**The problem**
Render the lines of the records as a numbered list, skipping any blank lines. Begin at the line that contains "habitat: Mata de terra firme." and continue through the last line of the records.

Extracted records:

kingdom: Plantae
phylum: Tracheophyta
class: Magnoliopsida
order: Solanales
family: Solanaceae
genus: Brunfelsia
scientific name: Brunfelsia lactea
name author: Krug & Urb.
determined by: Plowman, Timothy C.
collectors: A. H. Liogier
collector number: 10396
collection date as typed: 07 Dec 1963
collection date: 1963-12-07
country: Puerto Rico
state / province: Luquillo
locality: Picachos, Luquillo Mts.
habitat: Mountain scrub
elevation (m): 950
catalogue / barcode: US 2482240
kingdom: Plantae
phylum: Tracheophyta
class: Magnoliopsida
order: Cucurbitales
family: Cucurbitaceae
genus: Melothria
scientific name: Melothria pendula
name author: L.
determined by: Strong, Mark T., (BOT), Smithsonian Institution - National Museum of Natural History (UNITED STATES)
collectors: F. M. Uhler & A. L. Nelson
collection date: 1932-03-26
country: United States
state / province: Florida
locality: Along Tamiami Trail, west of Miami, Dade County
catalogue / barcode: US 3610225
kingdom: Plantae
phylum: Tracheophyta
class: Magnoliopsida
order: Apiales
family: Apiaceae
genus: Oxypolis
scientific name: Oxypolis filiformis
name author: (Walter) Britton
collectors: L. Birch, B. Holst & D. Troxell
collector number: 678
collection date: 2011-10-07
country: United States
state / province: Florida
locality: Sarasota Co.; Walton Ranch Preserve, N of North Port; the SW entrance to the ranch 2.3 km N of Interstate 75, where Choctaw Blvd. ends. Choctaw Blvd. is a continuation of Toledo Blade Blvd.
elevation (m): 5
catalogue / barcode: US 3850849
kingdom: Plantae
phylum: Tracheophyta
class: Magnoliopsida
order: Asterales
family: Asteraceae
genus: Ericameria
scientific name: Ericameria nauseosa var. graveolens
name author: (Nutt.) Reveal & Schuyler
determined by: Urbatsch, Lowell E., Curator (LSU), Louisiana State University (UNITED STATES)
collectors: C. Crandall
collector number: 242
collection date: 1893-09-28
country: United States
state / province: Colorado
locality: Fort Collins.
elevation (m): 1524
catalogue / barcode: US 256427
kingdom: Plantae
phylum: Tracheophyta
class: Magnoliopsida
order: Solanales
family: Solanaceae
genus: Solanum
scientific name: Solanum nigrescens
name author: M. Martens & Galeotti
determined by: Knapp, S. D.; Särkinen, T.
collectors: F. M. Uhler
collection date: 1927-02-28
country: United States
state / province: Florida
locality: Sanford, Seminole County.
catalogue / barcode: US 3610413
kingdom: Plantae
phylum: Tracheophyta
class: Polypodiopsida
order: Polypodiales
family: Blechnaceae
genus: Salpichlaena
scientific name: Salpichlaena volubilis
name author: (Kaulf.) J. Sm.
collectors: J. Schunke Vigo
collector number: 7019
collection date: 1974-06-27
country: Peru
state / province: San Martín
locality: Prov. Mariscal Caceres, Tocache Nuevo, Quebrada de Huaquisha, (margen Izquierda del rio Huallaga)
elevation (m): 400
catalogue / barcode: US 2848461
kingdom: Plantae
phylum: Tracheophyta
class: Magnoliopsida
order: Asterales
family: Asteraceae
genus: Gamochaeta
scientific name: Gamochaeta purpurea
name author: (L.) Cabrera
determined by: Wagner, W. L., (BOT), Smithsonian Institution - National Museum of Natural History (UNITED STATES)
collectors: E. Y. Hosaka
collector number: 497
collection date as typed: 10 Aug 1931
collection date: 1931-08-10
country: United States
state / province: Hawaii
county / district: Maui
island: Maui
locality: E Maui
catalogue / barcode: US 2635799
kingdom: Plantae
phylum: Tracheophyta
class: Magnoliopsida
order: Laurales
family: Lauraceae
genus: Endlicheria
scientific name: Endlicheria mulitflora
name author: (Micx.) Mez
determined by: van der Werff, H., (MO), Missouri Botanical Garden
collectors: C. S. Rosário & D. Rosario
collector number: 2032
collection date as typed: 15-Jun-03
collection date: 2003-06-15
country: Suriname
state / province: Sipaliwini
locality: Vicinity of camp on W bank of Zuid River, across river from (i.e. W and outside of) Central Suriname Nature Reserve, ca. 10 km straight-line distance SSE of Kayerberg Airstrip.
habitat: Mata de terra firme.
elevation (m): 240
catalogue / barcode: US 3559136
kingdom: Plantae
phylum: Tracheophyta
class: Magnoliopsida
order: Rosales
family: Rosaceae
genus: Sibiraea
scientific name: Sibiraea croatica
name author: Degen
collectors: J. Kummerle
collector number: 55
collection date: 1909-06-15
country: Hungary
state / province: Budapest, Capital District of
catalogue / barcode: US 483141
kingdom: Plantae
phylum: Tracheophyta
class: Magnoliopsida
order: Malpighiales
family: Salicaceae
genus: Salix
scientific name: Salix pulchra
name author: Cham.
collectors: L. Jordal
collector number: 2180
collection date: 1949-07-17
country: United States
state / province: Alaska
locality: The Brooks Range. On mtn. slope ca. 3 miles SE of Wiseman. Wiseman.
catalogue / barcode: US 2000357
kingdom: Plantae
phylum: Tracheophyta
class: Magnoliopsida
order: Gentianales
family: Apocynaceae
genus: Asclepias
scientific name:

**Response to this task**
1. habitat: Mata de terra firme.
2. elevation (m): 240
3. catalogue / barcode: US 3559136
4. kingdom: Plantae
5. phylum: Tracheophyta
6. class: Magnoliopsida
7. order: Rosales
8. family: Rosaceae
9. genus: Sibiraea
10. scientific name: Sibiraea croatica
11. name author: Degen
12. collectors: J. Kummerle
13. collector number: 55
14. collection date: 1909-06-15
15. country: Hungary
16. state / province: Budapest, Capital District of
17. catalogue / barcode: US 483141
18. kingdom: Plantae
19. phylum: Tracheophyta
20. class: Magnoliopsida
21. order: Malpighiales
22. family: Salicaceae
23. genus: Salix
24. scientific name: Salix pulchra
25. name author: Cham.
26. collectors: L. Jordal
27. collector number: 2180
28. collection date: 1949-07-17
29. country: United States
30. state / province: Alaska
31. locality: The Brooks Range. On mtn. slope ca. 3 miles SE of Wiseman. Wiseman.
32. catalogue / barcode: US 2000357
33. kingdom: Plantae
34. phylum: Tracheophyta
35. class: Magnoliopsida
36. order: Gentianales
37. family: Apocynaceae
38. genus: Asclepias
39. scientific name:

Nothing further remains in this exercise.